» WORK ORDER
Without including any pictures, write out the listing below exactly.

» COLLECTED MATERIAL

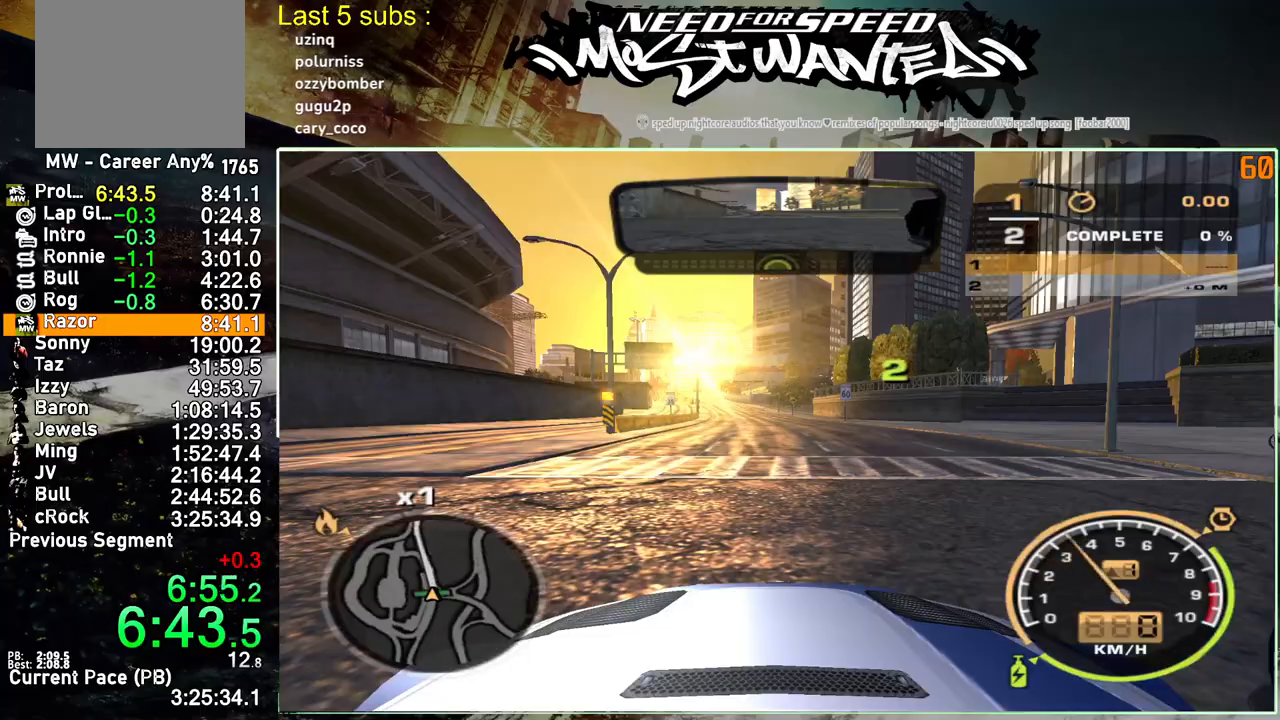
{"buttons": ["R2"], "left_stick": "center", "right_stick": "center", "events": []}
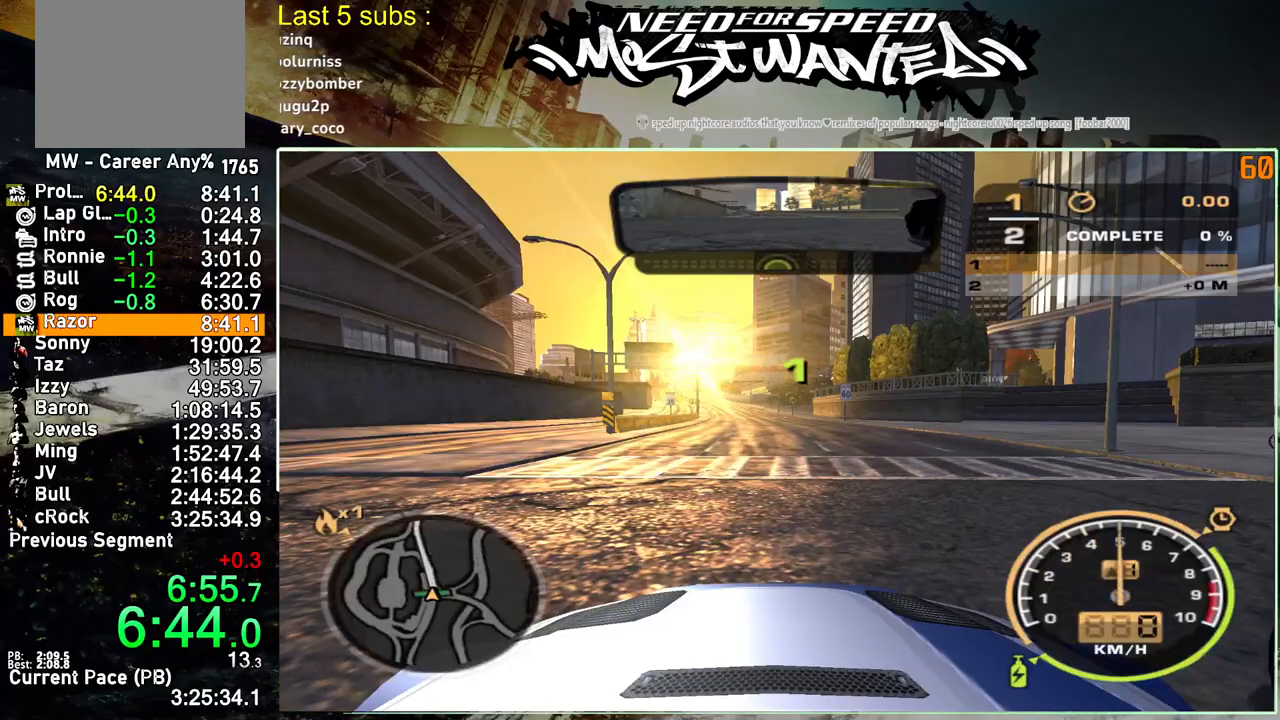
{"buttons": ["R2"], "left_stick": "center", "right_stick": "center", "events": []}
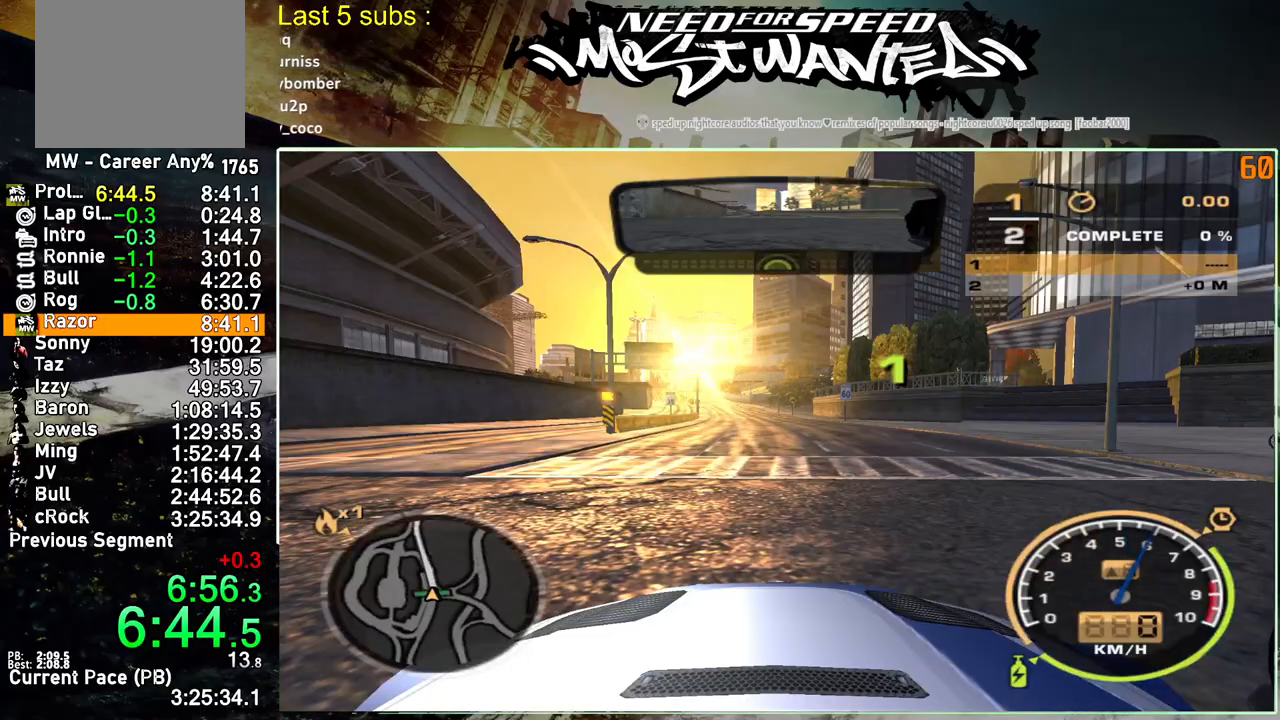
{"buttons": ["R2"], "left_stick": "center", "right_stick": "center", "events": []}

» EXPECTED OUTPUT
{"buttons": ["R2"], "left_stick": "center", "right_stick": "center", "events": []}
{"buttons": ["R2"], "left_stick": "center", "right_stick": "center", "events": []}
{"buttons": ["R2"], "left_stick": "center", "right_stick": "center", "events": []}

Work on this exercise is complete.